Friday, December 14, 2007

Journal #33 (Extra)

Michelle Romero
English 48A
Dr. Scott Lankford

Ch. 6 John Brown and Lincoln

"Most of our textbooks say nothing about Lincoln's internal debate. If they did show it, what teaching devices they would become! Students would see that speakers modify their ideas to appease and appeal to different audiences, so we cannot simply take their statements literally" (Loewen 179).

This is true. History textbooks are so boring--the never get to the meat: the details of behind the scenes, what people were really thinking, how it really felt to be in certain situations. Instead, it becomes dry and dull and as students, miss the connections that make those historical events part of our own individual history.

I was actually surprised to here about Lincoln's somewhat "on the fence" approach to the race issue. He is always talked about as one of the greatest presidents because of his achievements to end slavery and racial discrimination. Now I think it was more like luck that the North was winning to influence him to sign the Emancipation Proclamation. I think if the South was winning, perhaps things could have turned out very differently.

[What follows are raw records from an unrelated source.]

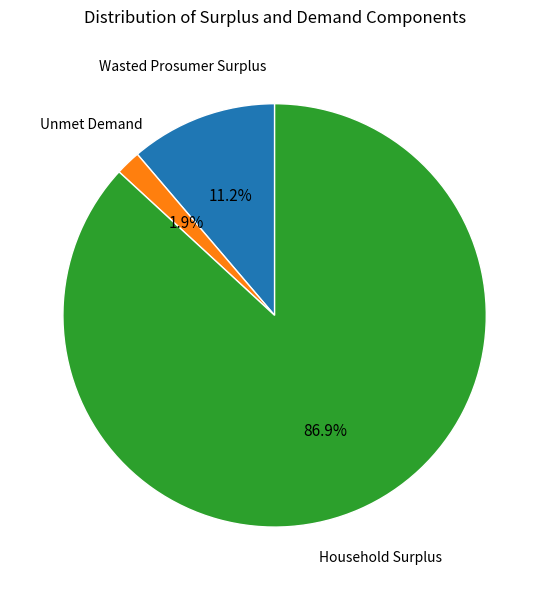

Does any single category account for the majority?

Yes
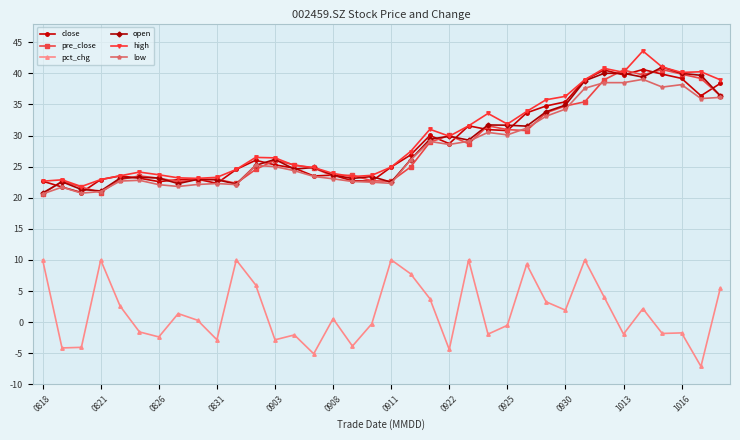

What are all the series names shown in the legend?

close, pre_close, pct_chg, open, high, low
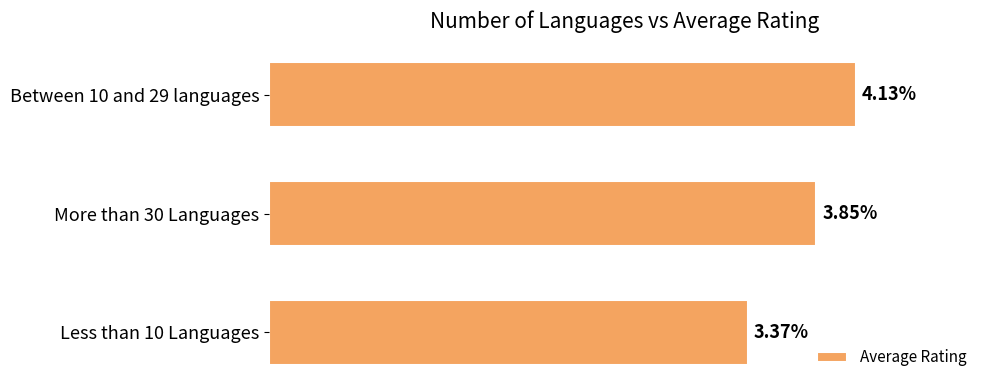

Between More than 30 Languages and Less than 10 Languages, which is larger?

More than 30 Languages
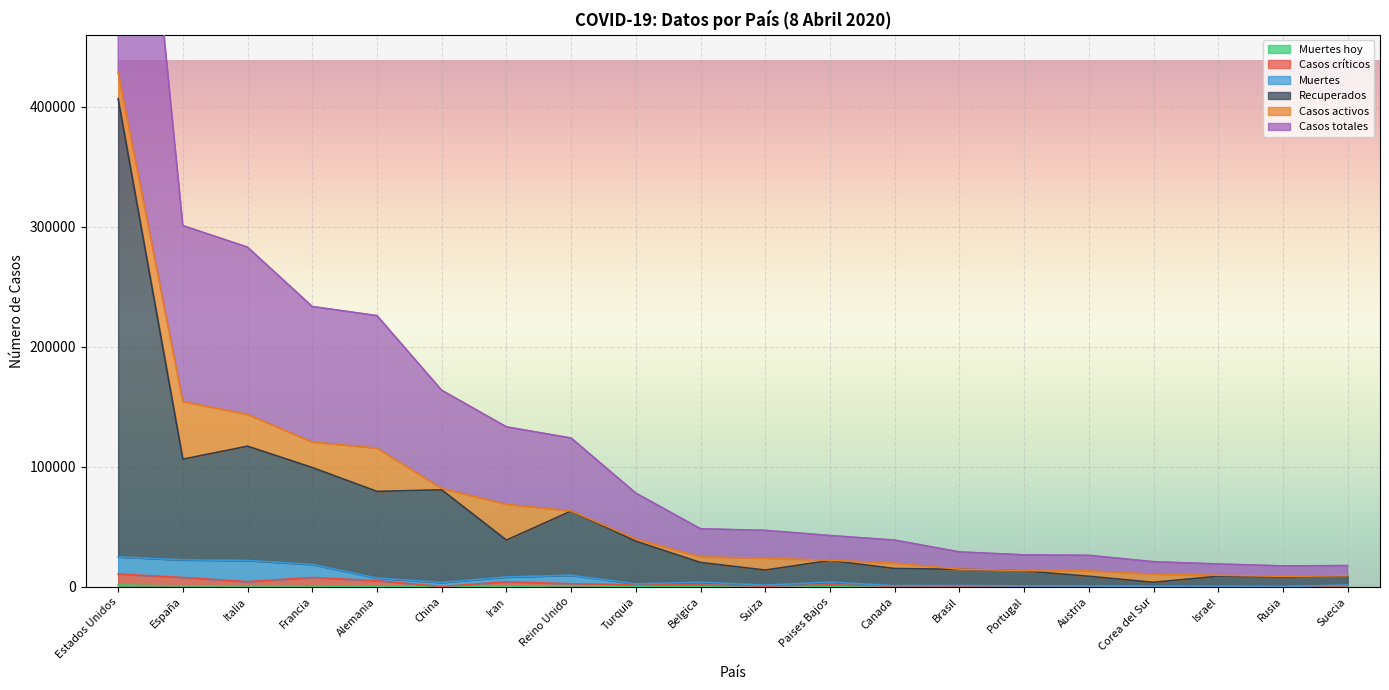

What is the lowest value of the Casos totales series?

17357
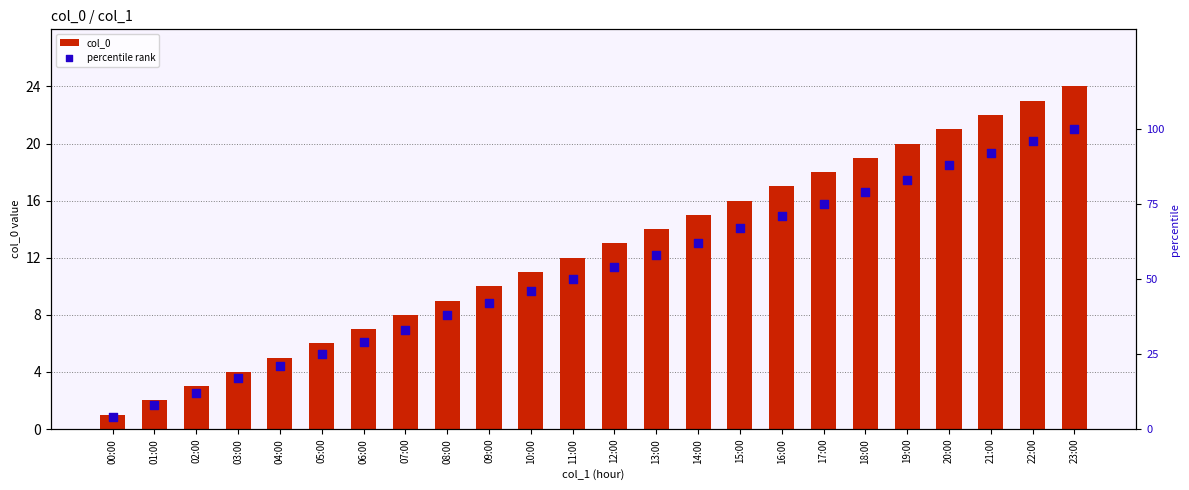

Which series has the largest Y range (max minus min)?

percentile rank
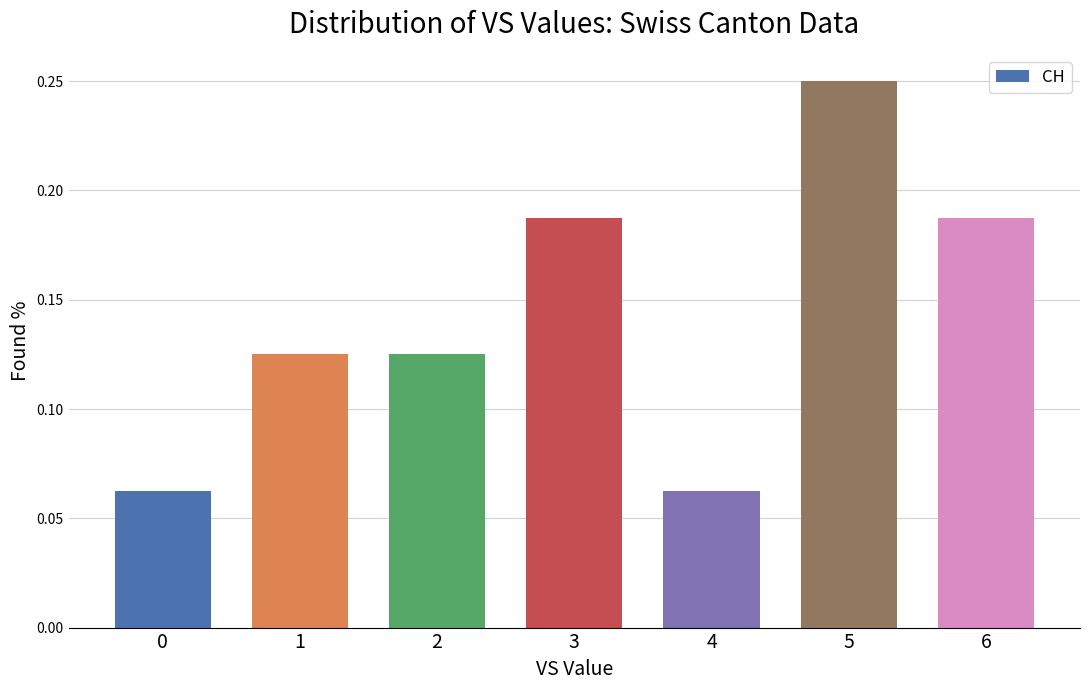

The chart shows a value of 0.1 at 3. True or false?

False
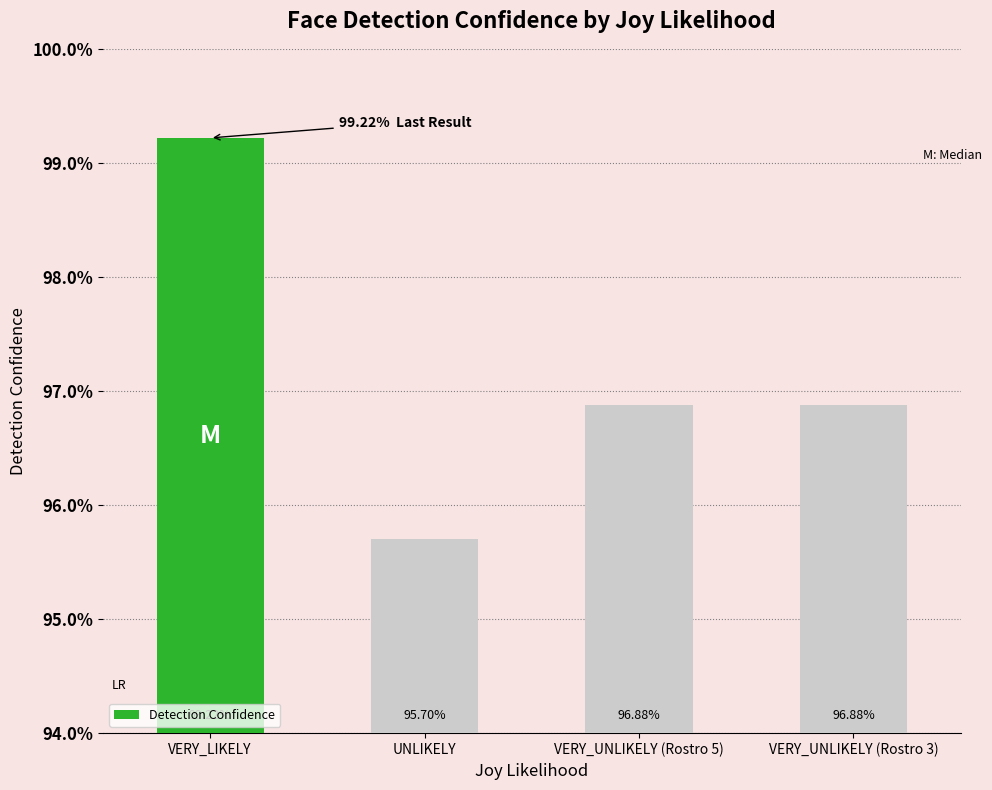

What is the label of the 3rd bar from the right?

UNLIKELY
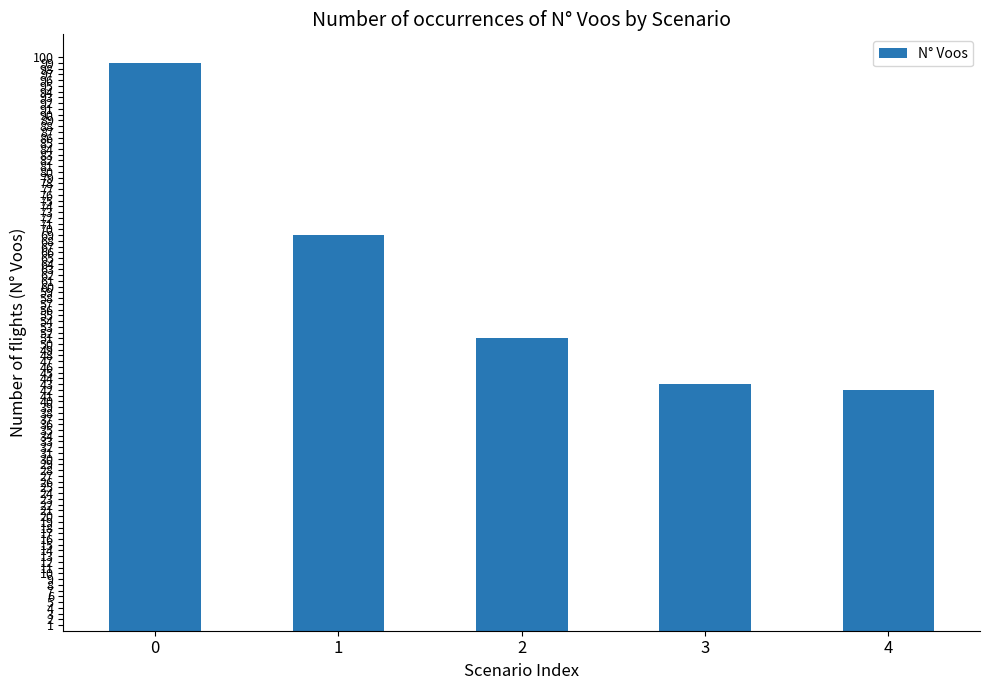

Reading left to right, list all the values displayed in this chart.

99	69	51	43	42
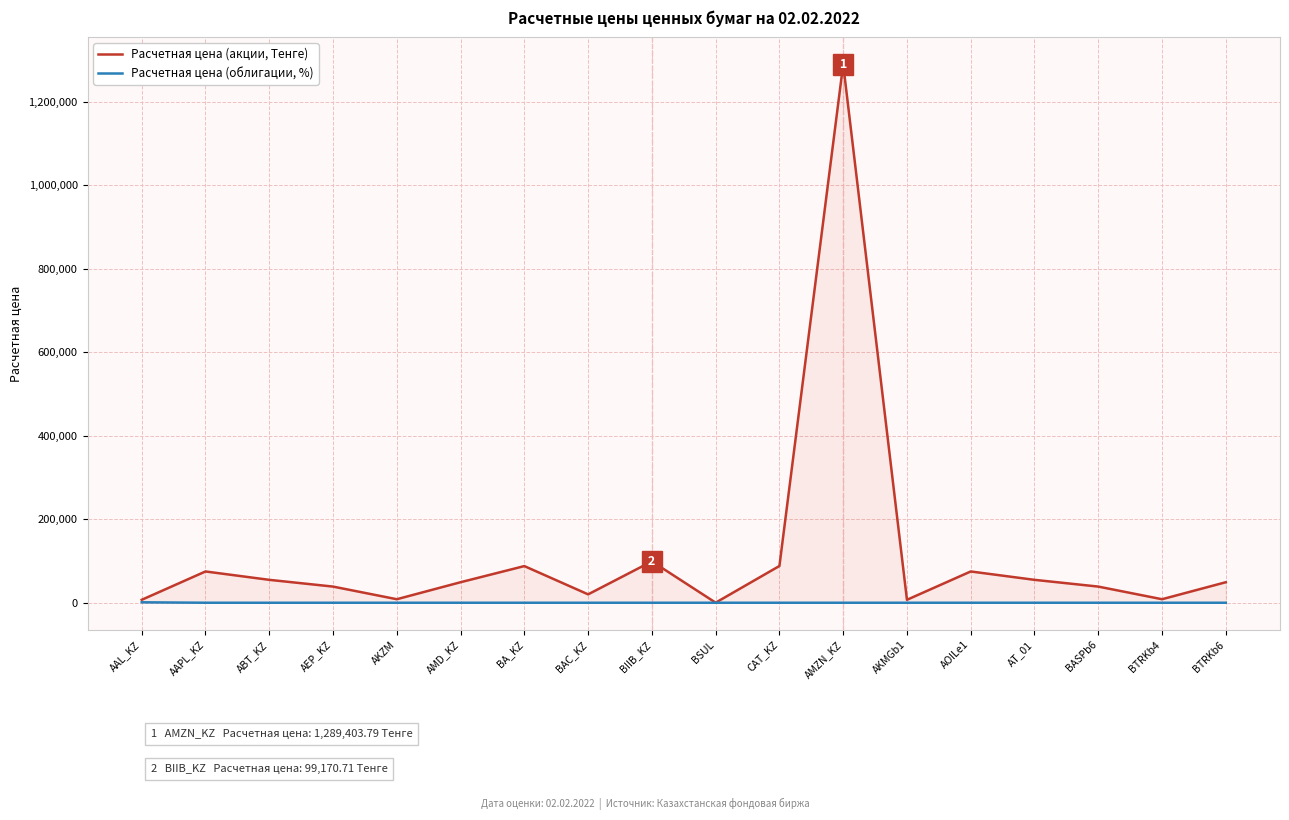

At which category does Расчетная цена (облигации, %) reach its first local peak?

AEP_KZ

To see him as a real man gives us a different view. It makes sense though. When we think about how often we all change our mind or develop new philosophies or ideas of what is right and wrong through personal experience or new knowledge, then it is understandable that all of our "heroes" were the same way. And YET, it somehow suits us to put them on a pedestal, dehumanizing them to nothing more than a trophy to represent one fact about them and not the whole picture. I think that if we did hear the whole story and could see the truth about the influence of political rhetoric, we would be more cautious and skeptical about just believing whatever we here. Instead, by remembering only the golden moment, we feel like it is the government or our leaders who have our best interests at heart, as if they know something we don’t. I guess that is the point of re-writing history in this way.